## EXERCISE REQUIREMENTS
Your answer is to be the count alone: the number of lines in the data below where "right" appears.

## RAW DATA
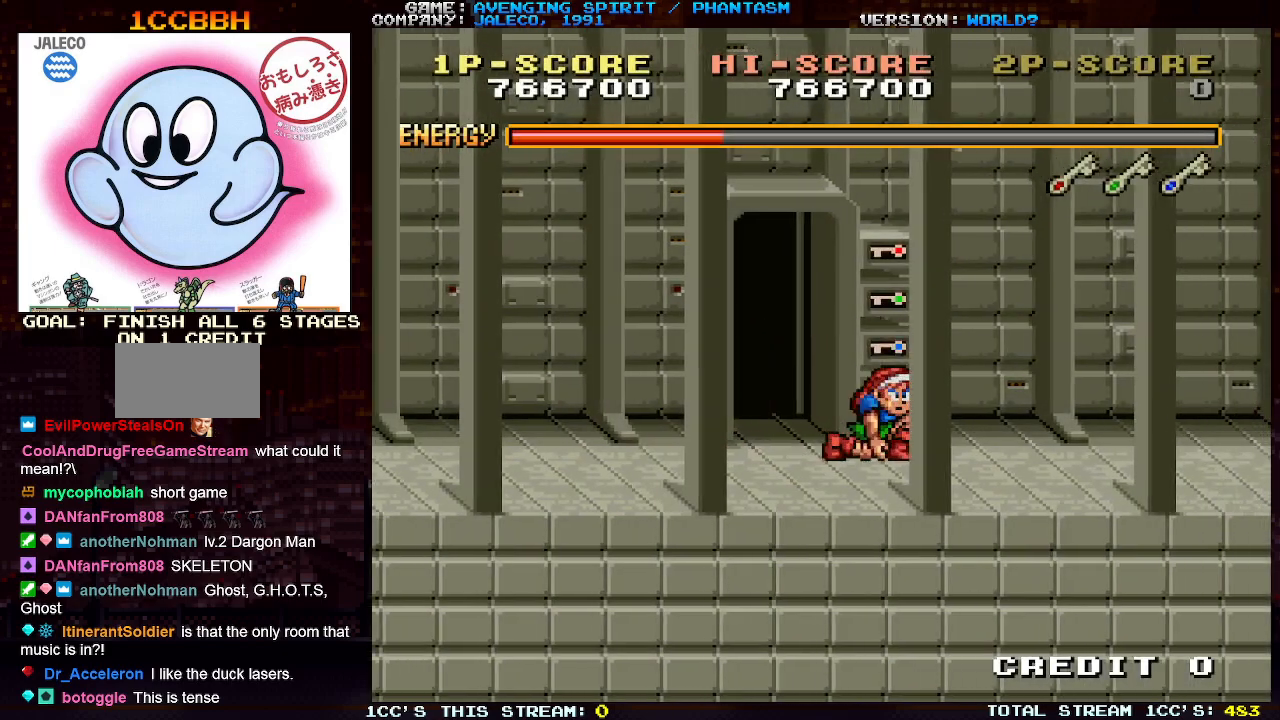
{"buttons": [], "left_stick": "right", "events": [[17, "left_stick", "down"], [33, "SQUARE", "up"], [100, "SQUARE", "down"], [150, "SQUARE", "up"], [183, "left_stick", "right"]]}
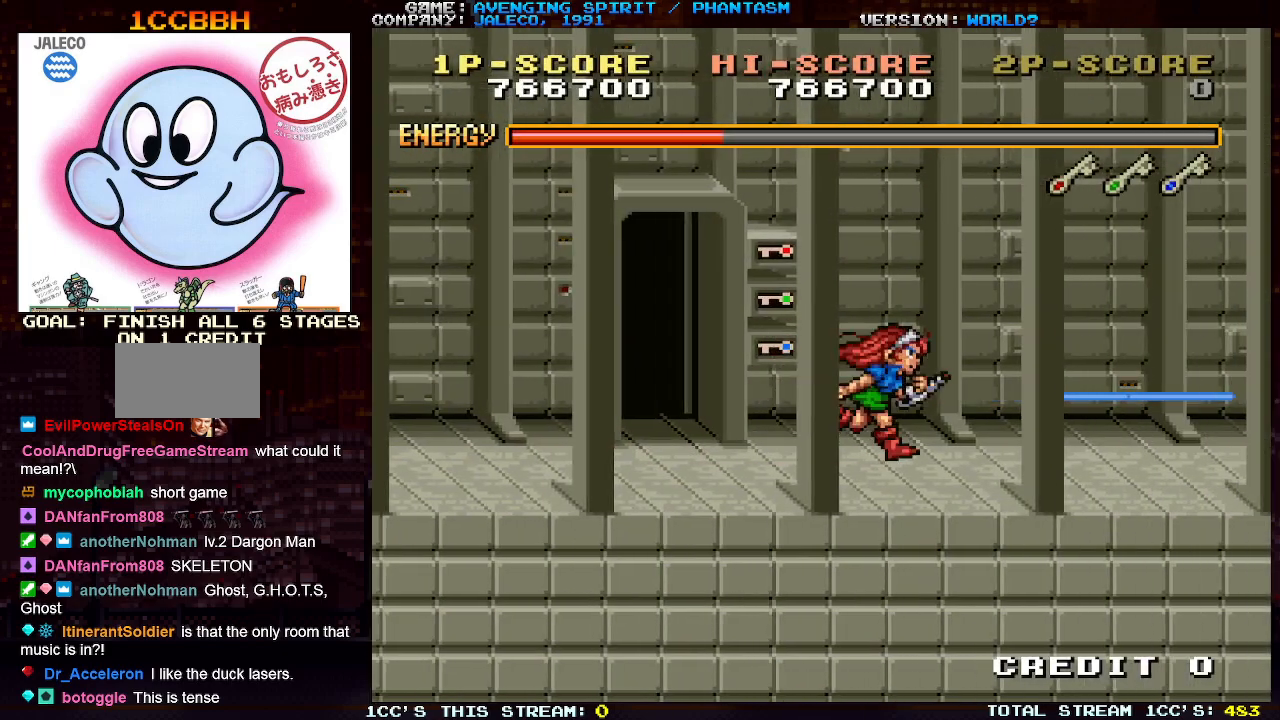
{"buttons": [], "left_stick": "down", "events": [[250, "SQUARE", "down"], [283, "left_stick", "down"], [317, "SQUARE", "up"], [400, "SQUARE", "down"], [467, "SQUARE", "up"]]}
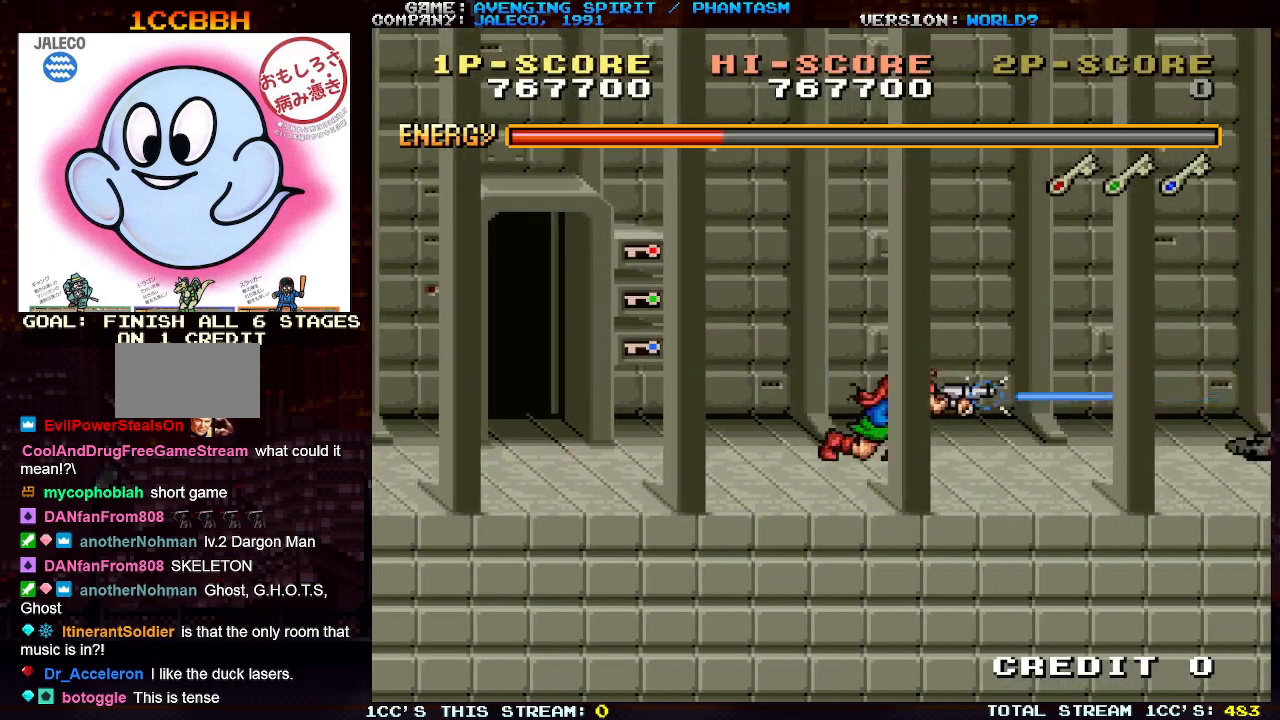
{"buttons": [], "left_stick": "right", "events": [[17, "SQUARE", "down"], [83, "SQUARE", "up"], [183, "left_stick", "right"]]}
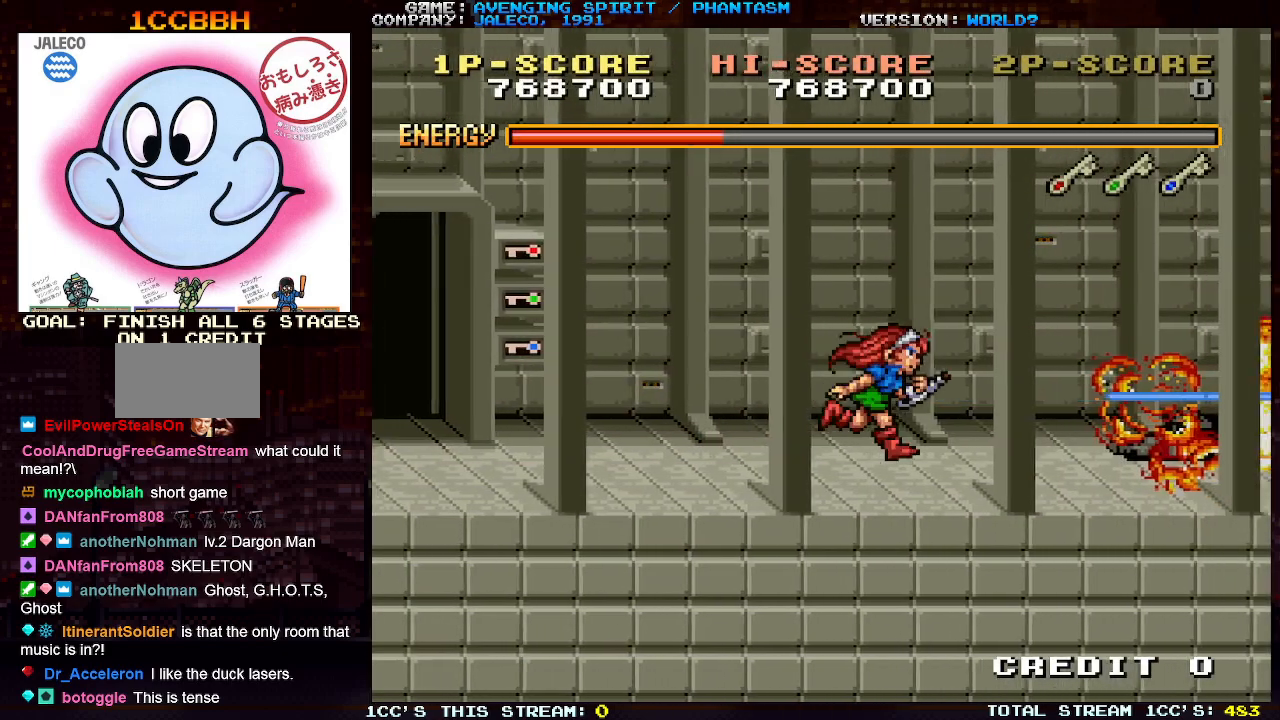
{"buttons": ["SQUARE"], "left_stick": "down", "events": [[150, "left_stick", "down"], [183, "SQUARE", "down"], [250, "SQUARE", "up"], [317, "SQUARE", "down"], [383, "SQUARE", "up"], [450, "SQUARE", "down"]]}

## SOLVED PROBLEM
2